Escritoras

A madrugada de sexta passou rápida. Uma cerveja, um lanche de mussarela esquecida há muito na geladeira e alguns livros. Raskólnikov me ajudou a virar a noite, mas às cinco da manhã só o tédio e o sono me acompanhavam. A madrugada sufoca a gente e eu queria ser sufocado.

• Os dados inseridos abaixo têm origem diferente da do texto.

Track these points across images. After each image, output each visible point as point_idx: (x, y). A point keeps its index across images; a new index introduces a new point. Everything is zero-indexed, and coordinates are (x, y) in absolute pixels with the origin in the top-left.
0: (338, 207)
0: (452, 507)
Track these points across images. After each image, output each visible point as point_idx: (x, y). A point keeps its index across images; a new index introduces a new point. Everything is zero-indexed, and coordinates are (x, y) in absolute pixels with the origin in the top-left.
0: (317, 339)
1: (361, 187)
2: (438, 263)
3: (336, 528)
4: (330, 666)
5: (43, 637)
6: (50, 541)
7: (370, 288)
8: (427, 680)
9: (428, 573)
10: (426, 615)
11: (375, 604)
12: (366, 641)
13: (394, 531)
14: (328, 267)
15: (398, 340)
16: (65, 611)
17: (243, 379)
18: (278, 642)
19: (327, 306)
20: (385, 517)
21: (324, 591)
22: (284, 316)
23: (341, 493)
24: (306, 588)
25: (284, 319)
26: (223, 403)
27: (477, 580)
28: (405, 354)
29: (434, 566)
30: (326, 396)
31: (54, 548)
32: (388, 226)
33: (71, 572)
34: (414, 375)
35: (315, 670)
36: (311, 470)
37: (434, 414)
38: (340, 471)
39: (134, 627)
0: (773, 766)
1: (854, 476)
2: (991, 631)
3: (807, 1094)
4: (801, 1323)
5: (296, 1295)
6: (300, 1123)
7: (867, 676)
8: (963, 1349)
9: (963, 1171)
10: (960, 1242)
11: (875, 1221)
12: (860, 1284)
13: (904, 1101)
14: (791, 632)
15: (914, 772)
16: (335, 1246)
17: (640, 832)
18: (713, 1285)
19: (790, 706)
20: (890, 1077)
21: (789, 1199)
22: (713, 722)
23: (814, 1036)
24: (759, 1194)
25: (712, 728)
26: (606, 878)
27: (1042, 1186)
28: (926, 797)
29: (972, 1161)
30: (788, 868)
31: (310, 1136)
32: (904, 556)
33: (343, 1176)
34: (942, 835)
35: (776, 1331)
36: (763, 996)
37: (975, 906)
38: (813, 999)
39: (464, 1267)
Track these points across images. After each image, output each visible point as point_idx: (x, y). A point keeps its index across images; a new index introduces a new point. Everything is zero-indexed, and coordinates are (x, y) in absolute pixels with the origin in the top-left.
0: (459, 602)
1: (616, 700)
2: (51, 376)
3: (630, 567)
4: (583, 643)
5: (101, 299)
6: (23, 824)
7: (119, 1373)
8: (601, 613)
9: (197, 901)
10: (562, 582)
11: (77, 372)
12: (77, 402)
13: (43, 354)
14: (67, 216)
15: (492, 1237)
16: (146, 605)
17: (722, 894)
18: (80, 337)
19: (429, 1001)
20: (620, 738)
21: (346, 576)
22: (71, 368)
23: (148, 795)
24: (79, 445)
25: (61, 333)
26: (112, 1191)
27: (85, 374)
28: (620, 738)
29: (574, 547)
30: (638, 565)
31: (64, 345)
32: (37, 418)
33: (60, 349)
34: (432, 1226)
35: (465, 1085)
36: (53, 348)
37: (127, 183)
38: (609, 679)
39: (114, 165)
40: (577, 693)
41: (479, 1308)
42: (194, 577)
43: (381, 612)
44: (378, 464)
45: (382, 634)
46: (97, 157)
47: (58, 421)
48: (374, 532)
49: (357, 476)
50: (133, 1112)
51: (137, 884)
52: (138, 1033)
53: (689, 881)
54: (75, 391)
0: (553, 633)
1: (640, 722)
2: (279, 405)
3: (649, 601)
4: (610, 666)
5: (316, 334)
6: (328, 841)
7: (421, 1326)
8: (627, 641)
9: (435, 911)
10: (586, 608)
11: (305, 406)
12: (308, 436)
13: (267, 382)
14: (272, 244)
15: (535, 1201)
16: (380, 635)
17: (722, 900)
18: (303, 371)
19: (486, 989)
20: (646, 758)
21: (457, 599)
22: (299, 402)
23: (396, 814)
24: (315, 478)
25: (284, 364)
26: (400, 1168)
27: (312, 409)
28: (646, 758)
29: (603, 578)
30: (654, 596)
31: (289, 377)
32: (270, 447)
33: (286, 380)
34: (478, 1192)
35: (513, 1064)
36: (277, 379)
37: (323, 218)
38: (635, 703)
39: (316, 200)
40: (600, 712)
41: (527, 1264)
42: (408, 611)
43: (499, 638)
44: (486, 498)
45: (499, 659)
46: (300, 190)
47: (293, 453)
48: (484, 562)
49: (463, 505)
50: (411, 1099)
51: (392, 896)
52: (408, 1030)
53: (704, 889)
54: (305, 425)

As pálpebras estavam pesadas, pensei eu: “não se dorme ao amanhecer” e apanhei um livro; apanhei outro; outro e outro; nenhum me interessou: não li nenhum. Lembrei de um conto da Márcia Denser. Procurei algum livro dela; não achei. Também, não procurei com tanto empenho, estava cansado e com muita preguiça para isso. Voltei a me deitar no sofá e fiquei recordando o que já lera dela. Gosto das mulheres que aparecem em sua obra: fortes e loucas. Não demorou muito para surgir a imagem dela em minha mente. Dela, digo, da escritora. As personagens também surgiam, mas vinham sem carne, sem matéria e quando eu tentava desenha-las na imaginação aparecia a escritora de lábios vermelhos carregados.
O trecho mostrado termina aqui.